New Technology At Rich, Inc: Real-Time Spreadsheet, Unix Emulation Of Art Interface
THIS MONTH'S LEAD STORIES
While Rich, Inc. has installed its new Triarch digital trading room system at fewer than a dozen sites, the company is plunging ahead with development of tools and operating environments to take advantage of the digital habitat. These include a real-time spreadsheet designed for fixed-income traders, a Unix emulation of the Advanced Reuter Terminal user interface, and a touch-screen system for creating composite pages.

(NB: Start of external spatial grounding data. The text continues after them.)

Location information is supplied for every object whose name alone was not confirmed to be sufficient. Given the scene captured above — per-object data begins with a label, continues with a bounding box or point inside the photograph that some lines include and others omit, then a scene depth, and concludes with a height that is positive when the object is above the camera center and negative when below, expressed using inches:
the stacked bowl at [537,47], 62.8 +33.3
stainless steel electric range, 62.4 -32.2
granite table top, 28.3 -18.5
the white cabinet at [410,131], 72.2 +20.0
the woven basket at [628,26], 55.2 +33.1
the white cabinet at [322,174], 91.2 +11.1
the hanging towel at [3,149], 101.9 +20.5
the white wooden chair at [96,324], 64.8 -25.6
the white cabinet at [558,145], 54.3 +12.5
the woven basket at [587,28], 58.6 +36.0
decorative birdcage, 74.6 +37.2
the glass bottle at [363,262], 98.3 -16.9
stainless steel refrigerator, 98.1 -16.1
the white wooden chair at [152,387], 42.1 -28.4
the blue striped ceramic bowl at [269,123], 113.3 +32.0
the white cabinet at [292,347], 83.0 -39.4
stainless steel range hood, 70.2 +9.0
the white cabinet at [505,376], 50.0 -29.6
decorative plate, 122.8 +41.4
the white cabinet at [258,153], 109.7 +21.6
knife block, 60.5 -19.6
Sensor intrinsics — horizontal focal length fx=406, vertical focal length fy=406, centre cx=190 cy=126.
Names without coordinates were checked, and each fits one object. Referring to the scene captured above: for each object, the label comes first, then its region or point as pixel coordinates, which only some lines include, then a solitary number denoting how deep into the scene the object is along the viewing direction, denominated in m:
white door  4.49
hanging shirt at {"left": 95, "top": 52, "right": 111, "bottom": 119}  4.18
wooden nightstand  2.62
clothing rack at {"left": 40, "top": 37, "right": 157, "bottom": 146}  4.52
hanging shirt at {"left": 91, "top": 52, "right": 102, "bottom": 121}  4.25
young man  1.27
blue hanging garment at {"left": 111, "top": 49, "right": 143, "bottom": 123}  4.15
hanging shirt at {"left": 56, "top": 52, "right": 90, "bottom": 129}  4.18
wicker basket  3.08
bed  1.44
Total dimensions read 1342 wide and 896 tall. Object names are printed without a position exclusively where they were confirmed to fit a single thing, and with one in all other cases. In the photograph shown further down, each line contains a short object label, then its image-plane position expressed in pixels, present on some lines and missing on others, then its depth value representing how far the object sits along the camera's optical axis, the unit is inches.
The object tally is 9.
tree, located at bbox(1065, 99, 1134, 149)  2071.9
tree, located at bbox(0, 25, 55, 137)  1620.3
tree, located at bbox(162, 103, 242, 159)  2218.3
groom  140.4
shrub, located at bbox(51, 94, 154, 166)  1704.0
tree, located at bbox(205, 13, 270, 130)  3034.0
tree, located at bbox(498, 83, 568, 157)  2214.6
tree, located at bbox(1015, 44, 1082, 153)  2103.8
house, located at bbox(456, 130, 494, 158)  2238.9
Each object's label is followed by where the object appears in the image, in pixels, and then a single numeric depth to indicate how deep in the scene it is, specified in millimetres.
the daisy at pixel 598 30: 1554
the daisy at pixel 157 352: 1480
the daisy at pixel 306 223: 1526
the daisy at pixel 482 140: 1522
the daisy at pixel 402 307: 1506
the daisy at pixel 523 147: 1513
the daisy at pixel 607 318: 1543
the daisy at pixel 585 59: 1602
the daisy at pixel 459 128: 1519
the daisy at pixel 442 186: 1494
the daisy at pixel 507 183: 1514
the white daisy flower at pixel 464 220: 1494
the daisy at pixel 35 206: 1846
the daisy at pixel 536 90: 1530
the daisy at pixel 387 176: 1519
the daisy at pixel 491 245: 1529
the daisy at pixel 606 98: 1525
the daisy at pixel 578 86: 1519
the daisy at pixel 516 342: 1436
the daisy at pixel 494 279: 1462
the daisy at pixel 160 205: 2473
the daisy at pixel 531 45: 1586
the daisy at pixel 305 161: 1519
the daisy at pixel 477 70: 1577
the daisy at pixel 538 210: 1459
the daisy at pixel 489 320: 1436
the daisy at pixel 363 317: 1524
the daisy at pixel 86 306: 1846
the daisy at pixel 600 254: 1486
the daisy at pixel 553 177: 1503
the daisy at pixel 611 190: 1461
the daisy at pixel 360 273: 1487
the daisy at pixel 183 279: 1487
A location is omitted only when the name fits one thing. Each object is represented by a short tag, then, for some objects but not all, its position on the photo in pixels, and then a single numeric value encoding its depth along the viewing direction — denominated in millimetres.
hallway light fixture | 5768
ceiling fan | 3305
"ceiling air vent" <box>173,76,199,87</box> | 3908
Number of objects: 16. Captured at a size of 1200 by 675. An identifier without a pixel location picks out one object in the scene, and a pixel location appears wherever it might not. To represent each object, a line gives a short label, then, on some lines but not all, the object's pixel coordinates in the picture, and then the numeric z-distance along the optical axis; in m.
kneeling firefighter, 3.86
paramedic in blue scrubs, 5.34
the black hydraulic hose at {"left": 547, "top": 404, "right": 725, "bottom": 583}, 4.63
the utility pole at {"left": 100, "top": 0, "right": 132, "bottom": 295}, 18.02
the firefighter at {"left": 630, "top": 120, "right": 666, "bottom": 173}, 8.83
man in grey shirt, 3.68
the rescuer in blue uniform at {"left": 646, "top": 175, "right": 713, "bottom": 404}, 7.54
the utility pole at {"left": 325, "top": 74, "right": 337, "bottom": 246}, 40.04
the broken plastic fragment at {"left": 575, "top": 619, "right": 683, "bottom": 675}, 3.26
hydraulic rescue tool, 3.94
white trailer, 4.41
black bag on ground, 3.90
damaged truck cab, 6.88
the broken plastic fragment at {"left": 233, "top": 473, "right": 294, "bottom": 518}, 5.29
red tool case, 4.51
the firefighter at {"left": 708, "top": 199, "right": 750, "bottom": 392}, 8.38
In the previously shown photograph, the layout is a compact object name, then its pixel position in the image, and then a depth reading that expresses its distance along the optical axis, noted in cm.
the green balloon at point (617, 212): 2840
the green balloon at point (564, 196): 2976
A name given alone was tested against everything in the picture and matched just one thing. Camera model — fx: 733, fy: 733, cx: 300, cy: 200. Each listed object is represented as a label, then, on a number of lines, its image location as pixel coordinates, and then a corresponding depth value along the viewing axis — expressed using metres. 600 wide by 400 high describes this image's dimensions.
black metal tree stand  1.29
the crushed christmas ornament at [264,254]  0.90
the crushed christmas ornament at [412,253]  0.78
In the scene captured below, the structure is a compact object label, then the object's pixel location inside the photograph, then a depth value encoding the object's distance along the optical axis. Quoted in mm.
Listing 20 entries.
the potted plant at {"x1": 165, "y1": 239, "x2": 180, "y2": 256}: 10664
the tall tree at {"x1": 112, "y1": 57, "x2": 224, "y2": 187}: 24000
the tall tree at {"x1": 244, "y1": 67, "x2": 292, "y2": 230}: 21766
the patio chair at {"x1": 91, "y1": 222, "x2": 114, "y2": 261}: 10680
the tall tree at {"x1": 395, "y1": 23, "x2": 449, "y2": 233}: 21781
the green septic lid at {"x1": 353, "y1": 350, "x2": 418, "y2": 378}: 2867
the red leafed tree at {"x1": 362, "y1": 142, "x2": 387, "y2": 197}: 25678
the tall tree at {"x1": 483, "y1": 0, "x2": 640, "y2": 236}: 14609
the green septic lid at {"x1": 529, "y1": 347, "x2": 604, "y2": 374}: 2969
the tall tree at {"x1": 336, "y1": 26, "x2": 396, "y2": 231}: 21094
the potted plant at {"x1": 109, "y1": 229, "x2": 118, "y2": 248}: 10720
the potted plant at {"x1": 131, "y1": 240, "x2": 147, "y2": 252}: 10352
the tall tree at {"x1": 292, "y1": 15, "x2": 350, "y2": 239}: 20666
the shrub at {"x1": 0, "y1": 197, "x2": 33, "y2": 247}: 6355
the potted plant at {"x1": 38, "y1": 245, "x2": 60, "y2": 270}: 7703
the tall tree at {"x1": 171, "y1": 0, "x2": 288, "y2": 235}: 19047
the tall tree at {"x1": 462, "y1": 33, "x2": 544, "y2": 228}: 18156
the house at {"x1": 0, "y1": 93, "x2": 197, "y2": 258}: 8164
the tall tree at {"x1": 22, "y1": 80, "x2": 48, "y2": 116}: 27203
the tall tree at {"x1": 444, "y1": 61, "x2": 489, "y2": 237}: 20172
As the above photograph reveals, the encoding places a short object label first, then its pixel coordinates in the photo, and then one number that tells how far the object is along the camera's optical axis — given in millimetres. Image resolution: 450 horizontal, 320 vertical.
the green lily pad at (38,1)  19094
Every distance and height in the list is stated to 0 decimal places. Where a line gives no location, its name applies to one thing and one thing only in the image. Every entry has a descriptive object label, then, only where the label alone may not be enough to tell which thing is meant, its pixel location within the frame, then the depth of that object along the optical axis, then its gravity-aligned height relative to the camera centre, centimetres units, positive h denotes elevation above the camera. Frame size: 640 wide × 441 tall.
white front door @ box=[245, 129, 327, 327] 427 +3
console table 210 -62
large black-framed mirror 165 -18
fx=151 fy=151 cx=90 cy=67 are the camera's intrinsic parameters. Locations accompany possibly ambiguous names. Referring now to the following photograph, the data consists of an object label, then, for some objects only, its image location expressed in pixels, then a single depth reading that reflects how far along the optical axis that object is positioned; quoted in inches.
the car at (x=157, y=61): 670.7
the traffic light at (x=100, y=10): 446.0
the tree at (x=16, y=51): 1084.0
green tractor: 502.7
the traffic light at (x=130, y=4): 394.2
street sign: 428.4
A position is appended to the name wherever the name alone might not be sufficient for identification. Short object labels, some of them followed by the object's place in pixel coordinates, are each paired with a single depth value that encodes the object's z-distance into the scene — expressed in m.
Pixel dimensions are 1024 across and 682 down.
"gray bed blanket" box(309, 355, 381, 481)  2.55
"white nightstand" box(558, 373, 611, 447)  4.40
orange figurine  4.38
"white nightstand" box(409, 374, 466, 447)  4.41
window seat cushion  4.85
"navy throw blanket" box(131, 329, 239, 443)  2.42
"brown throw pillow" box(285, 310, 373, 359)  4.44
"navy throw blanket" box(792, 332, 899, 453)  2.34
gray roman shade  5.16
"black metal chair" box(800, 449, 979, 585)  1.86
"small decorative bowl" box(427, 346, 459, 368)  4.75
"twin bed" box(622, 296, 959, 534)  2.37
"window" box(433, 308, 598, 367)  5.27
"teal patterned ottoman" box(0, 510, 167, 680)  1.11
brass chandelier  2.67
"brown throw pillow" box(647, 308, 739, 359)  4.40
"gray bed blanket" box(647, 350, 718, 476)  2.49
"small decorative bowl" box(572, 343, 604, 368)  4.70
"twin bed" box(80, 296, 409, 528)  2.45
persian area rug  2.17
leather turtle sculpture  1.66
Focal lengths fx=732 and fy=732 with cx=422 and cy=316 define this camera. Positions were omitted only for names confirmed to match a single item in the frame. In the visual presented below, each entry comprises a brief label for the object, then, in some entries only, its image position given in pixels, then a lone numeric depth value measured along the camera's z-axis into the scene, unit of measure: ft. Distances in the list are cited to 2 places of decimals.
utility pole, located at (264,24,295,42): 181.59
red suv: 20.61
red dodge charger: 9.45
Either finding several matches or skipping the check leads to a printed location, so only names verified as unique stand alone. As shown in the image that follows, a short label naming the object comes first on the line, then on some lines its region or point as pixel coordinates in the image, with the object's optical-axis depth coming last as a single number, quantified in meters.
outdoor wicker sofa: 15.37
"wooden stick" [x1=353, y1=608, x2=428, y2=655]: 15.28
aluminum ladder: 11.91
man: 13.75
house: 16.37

And, for the ultimate power user, Intel is building for Rich and Reuters an "IDN Server" which will maintain an online database -- in RAM -- of real-time prices for every exchange-traded instrument in the world. The box will be controlled by an 80386 processor and contain 128 Megabytes of RAM.
Reuters has settled on the Microsoft Windows ART display as its principal user interface for future applications (MTR, June 1986). The problem in the trading room is that ART runs under MS-DOS, while Rich's Triarch runs under Unix. While a DOS machine can be hooked to the Triarch Ethernet LAN, the whole idea behind digital is to get rid of all those special-purpose tubes.
One possible solution under study at Rich is to use a brand new programming language called "Actor" to port the ART interface to Unix. Actor is an object-oriented language derived from Smalltalk and developed by Evanston, IL-based Whitewater Associates. Actor currently runs under Windows, says Bill Bliss at Whitewater, but the company is negotiating with Rich for a Unix version, which would ostensibly allow the ART interface to appear on every screen in a trading room.
RICH'S SPREADSHEET
As Lotus Development Corp. has discovered (story, above) real-time market data and off-the-shelf spreadsheets are a clunky couple. The difficulty arises because spreadsheets need to recalculate every time a data element is updated. If new data arrives during the recalculation, however, there is a collision, the data is lost, or some other unwanted effect prevails.
Rich's new spreadsheet, which will go into beta test at a Security Pacific trading room in April, is an attempt to overcome this drawback. Rich bought source code rights to Q-Calc, an off- the-shelf Unix spreadsheet with a Lotus-like interface, and modified the code to make it more compatible with real-time applications. Specifically, only the row and column -- not the entire spreadsheet -- are recalculated when updates arrive. If additional data appears while recalculation is in progress, the calculation is suspended momentarily while the incoming data is dealt with.
The spreadsheet also incorporates several Monroe Bond Trader functions. One simple application using digital feeds from two government securities brokers, RMJ and Garban, compares yields of different instruments at both spreads and flags the better deal.
Current Triarch installations allow traders to create composite pages from different feeds using keystrokes. However, Rich is developing a system to provide the same capability using a touch screen.
The first color Triarch is set for installation soon at the London trading room of the Royal Bank of Canada. The beta test of the new Rich "ticker generator" (MTR, November 1986) will begin soon at Chicago Research and Trading.